**Requirement:**
Answer these questions from the description of restaurants in Lebanon:
(a) How many small dishes may a mezze have on grand occasions?
(b) What do mountain restaurants often operate under in summer?
(c) Which foreign cuisine was one of the first to enjoy popularity in the country?
*** Document passage
Below is a brief description of local and foreign restaurants in Lebanon. You will also find a summary of Lebanese cuisine.

Local Restaurants

Being a hospitable people who also have an eye for business, the Lebanese are natural when it comes to preparing and serving food. The high standard of hospitality extends to service as well. “I’ve never seen a bad Lebanese waiter,” one visitor to Lebanon remarked. That same visitor might also have added that he’d never had a bad Lebanese meal, For quality and value, nothing beats this popular fare.

You can find Lebanese restaurants almost everywhere in the country, often tucked away in river valleys or outdoors in shaded glens. In summer mountain restaurants often operate under simple shelters of reed mats or arbors of fruit trees and grape vines. Tables are set beneath waterfalls, beside rushing rivers, or clustered around icy spring-fed pools.

Mezze & Main Dishes

The extravagant Lebanese mezze represents the high point of the country’s hospitality. The mezze can have 10 or 20 small dishes of appetizers but on grand occasions there may be as many as 50 or even 100. Mezze staples are hommos – a chickpea puree with lemon and sesame paste – and bahaganouj – a dip made of roasted eggplant, sesame paste, lemon and garlic. Raw or fried kibbe – fresh lamb pounded with ground wheat and seasoned with onion, fresh mint, salt and pepper – is also a favorite.

Lamb is very popular and is used in many traditional dishes. Lamb roasts are often stuffed with rice and nuts. There is kafta meshwiyye – minced lamb mixed with finely chopped onion and parsley and broiled on skewers over charcoal. Shawarma – slices of highly seasoned lamb cooked on a slowly revolving spit – is an old standby, while sheesh kabab, lamb cooked on a skewer, is perhaps the biggest favorite of all.

Foreign Restaurants

Sophisticated and well-traveled, the Lebanese are always ready to try foods from abroad. The story of foreign restaurants in the country reflects both international relations and the contacts and experiences of individual entrepreneurs.

That French cuisine was one of the first to enjoy popularity is not surprising, given France’s long historical association with this country. But by the 1960’s the flavors of Italian, Chinese, Japanese, Russian, Hungarian. German, Indian and American food were added. Today the list is nearly endless with newly popular Tex-Mex Thai, Greek cuisine and dozens of others vying for attention.
******
*** Data provided
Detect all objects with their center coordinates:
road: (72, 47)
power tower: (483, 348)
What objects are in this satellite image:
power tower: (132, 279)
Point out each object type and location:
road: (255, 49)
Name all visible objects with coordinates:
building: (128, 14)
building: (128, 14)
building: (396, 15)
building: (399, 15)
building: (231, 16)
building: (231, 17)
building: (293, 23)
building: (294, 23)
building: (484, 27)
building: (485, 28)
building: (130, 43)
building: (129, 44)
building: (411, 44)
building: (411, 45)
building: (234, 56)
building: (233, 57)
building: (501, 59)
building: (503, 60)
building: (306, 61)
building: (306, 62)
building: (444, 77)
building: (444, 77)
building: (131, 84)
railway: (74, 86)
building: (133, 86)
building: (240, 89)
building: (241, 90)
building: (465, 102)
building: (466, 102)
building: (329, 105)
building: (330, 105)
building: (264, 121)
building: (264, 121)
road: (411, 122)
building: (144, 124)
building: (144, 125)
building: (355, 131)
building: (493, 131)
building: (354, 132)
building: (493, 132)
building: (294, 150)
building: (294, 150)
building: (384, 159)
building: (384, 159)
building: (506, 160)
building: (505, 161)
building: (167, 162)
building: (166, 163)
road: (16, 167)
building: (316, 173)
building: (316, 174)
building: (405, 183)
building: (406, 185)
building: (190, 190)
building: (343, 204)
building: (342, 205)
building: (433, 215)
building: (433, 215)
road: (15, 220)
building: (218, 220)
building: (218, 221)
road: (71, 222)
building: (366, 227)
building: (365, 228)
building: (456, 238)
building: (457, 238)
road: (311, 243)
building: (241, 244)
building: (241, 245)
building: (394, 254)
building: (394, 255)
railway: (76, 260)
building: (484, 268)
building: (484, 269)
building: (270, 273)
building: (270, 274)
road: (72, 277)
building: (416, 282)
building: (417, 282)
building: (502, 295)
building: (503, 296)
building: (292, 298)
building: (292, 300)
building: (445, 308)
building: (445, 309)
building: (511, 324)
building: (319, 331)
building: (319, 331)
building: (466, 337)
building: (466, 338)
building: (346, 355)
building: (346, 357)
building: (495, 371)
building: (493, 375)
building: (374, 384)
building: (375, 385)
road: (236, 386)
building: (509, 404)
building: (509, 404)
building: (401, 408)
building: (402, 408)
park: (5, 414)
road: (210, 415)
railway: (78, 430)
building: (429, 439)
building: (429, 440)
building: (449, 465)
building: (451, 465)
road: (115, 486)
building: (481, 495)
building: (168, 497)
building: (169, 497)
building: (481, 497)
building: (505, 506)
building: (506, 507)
******
**Response:**
(a) As many as 50 or even 100.
(b) Simple shelters of reed mats or arbors of fruit trees and grape vines.
(c) French cuisine.